Over the course of six months, high-secreting, apple people lost an average of 6 kg on a low-glycemic diet and just 2.3 kg on a low-fat diet. Low-secreting, pear people lost about 4.5 kg on both diets. At the end of 18 months, however, the pear-shaped people had gained back half of the weight they had lost on either diet. Apple-shaped people gained back almost 1.4 of the 2.3 kg they lost on the low-fat diet but kept off all the weight they lost on the low-glycemic diet. While the study is revealing, almost nothing about it is simple. It's not clear just what the mechanism is that links body shape and insulin levels-a crucial detail if scientists are going to understand the full implications of their findings. More important, nothing suggests that apple-shaped people should simply dash out to sign up for an Atkins-type low-carbohydrate diet.

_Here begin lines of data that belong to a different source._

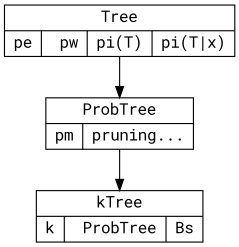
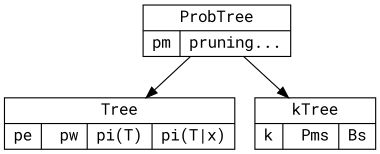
  digraph {
    fontname="Roboto Mono"
    node [fontname="Roboto Mono" shape=record]
    edge [fontname="Roboto Mono"]
    n1 [label="{Tree | {pe | pw | pi(T) | pi(T\|x)}}"]
    n2 [label="{ProbTree | {pm | pruning...}}"]
-   n3 [label="{kTree | {k | ProbTree | Bs}}"]
-   n1 -> n2
+   n3 [label="{kTree | {k | Pms | Bs}}"]
+   n2 -> n1
    n2 -> n3
  }
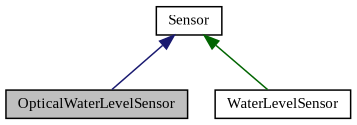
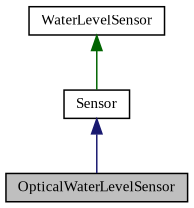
  digraph {
    fontname="Liberation Serif"
    node [color=black fillcolor=white fontname="Liberation Serif" fontsize=10 shape=record style=filled]
    edge [dir=back fontname="Liberation Serif" fontsize=10 labelfontname=Helvetica labelfontsize=10 style=solid]
    n1 [fillcolor=grey75 fontcolor=black height=0.2 label=OpticalWaterLevelSensor width=0.4]
    n2 [height=0.2 label=WaterLevelSensor width=0.4]
    n3 [height=0.2 label=Sensor width=0.4]
    n3 -> n1 [color=midnightblue]
-   n3 -> n2 [color=darkgreen]
+   n2 -> n3 [color=darkgreen]
  }
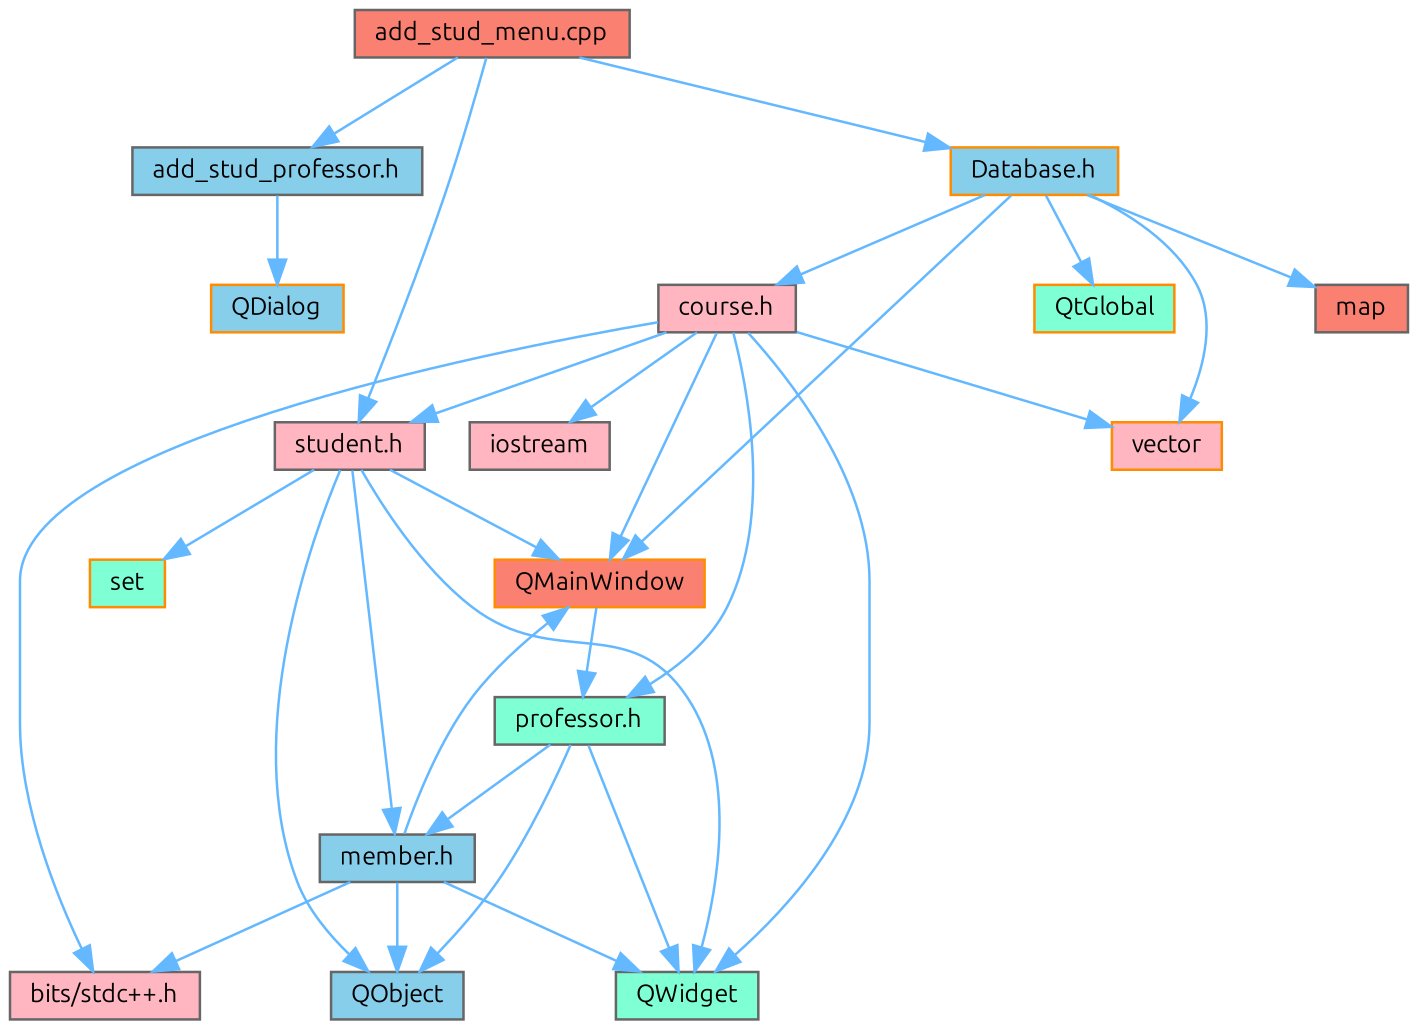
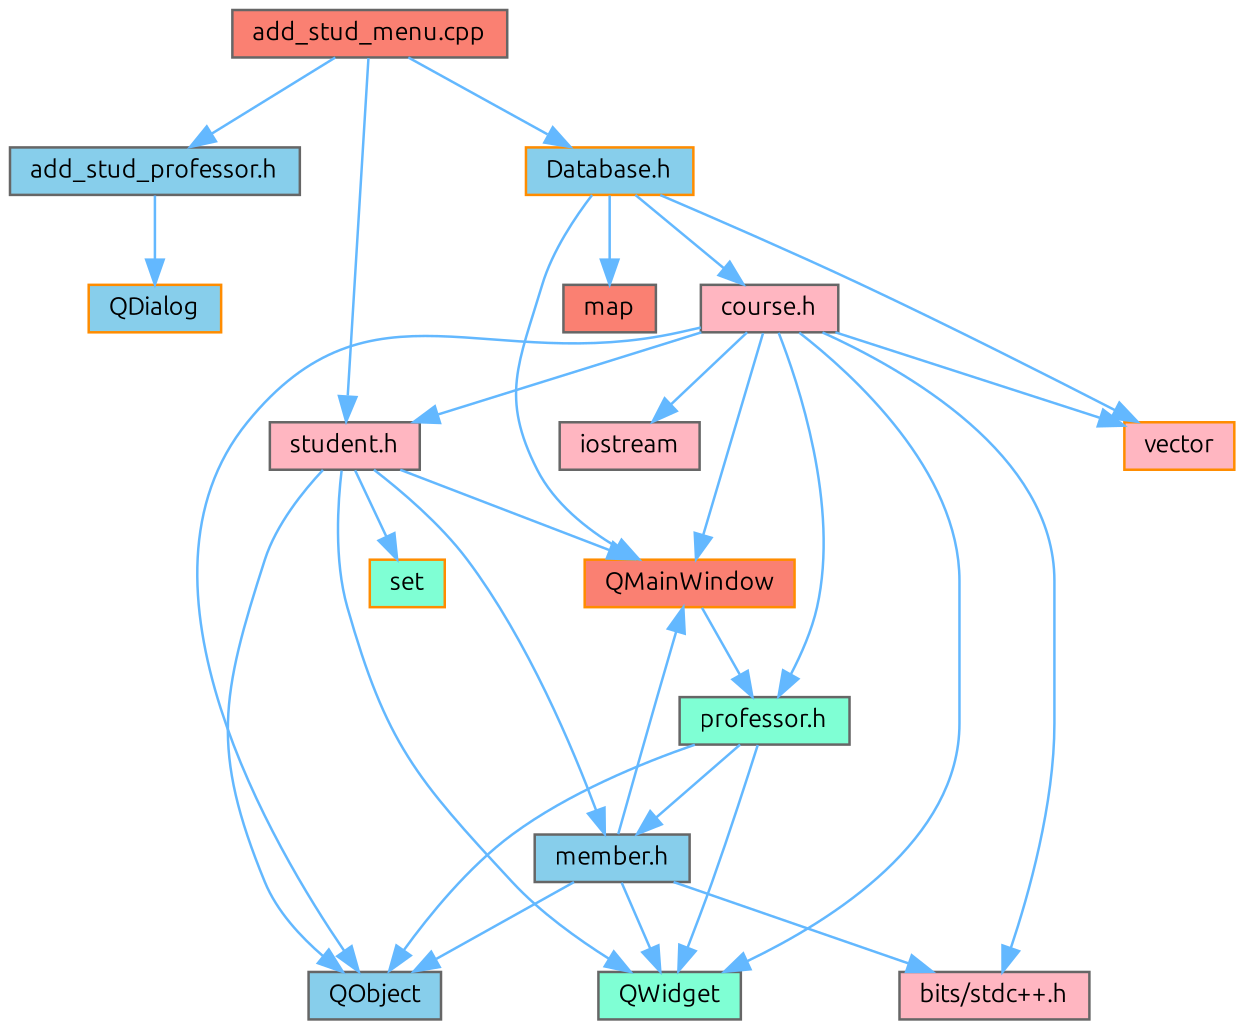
  digraph {
    fontname=Ubuntu
    node [color=gray40 fillcolor=skyblue fontname=Ubuntu fontsize=10 shape=box style=filled]
    edge [color=steelblue1 fontname=Ubuntu fontsize=10 labelfontname=Helvetica labelfontsize=10 style=solid]
    n1 [fillcolor=salmon fontcolor=black height=0.2 label="add_stud_menu.cpp" width=0.4]
    n2 [height=0.2 label="add_stud_professor.h" width=0.4]
    n3 [fillcolor=lightpink height=0.2 label="student.h" width=0.4]
    n4 [color=darkorange height=0.2 label="Database.h" width=0.4]
    n5 [color=darkorange height=0.2 label=QDialog width=0.4]
    n6 [color=darkorange fillcolor=salmon height=0.2 label=QMainWindow width=0.4]
    n7 [height=0.2 label=QObject width=0.4]
    n8 [fillcolor=aquamarine height=0.2 label=QWidget width=0.4]
    n9 [height=0.2 label="member.h" width=0.4]
    n10 [color=darkorange fillcolor=aquamarine height=0.2 label=set width=0.4]
-   n11 [color=darkorange fillcolor=aquamarine height=0.2 label=QtGlobal width=0.4]
    n12 [fillcolor=salmon height=0.2 label=map width=0.4]
    n13 [color=darkorange fillcolor=lightpink height=0.2 label=vector width=0.4]
    n14 [fillcolor=lightpink height=0.2 label="course.h" width=0.4]
    n15 [fillcolor=aquamarine height=0.2 label="professor.h" width=0.4]
    n16 [fillcolor=lightpink height=0.2 label="bits/stdc++.h" width=0.4]
    n17 [fillcolor=lightpink height=0.2 label=iostream width=0.4]
    n1 -> n2
    n1 -> n3
    n1 -> n4
    n2 -> n5
    n3 -> n6
    n3 -> n7
    n3 -> n8
    n3 -> n9
    n3 -> n10
    n4 -> n6
-   n4 -> n11
    n4 -> n12
    n4 -> n13
    n4 -> n14
    n6 -> n15
    n9 -> n6
    n9 -> n7
    n9 -> n8
    n9 -> n16
    n14 -> n3
    n14 -> n6
+   n14 -> n7
    n14 -> n8
    n14 -> n13
    n14 -> n15
    n14 -> n16
    n14 -> n17
    n15 -> n7
    n15 -> n8
    n15 -> n9
  }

True, a large report published in J.A.M.A. earlier this year showed that regardless of body shape, Atkins produces the greatest short-term weight loss. ("If you want to look good in your wedding gown, I would go for Atkins," says Dr. Anastassios Pittas, assistant professor of medicine at Tufts University School of Medicine.) But adherents tend to fall off the low-carb wagon and quickly gain back unwanted kilograms. What's more, the Atkins diet allows only a small fraction of calories to come from carbs, compared with 40% on the new study's low-glycemic regimen. The more balanced diet allows-indeed, encourages-people to eat whole-grain cereals and other complex carbs that take longer to digest and thus don't cause the rapid fat production that accompanies spikes in blood sugar. Atkins' more restrictive regimen may reduce fat even faster, but people lose weight on both diets. "Atkins just does it with a bludgeon instead of a chisel," says Ludwig.
What's clearer from the study is that apple-shaped people should probably not choose low-fat diets, because the white rice or other types of simple carbs they are still allowed to eat may have a yo-yo effect on blood-sugar levels, making them hungrier sooner. The study didn't evaluate whether these people would do better on an Ornish-style vegetarian diet that restricts fat intake and has dieters make up the difference by eating lots of complex carbs, such as brown rice and oats-which are high in fiber and tend to make people feel fuller longer-as well as low-sugar fruits like blueberries.
For apple-shaped people hunting for the right diet, a blood test to determine insulin levels may help confirm which regimen will work best for them. But for pears, it remains a toss-up. So until scientists find out more about their body shape, they'll have to lose the old-fashioned way: eating less.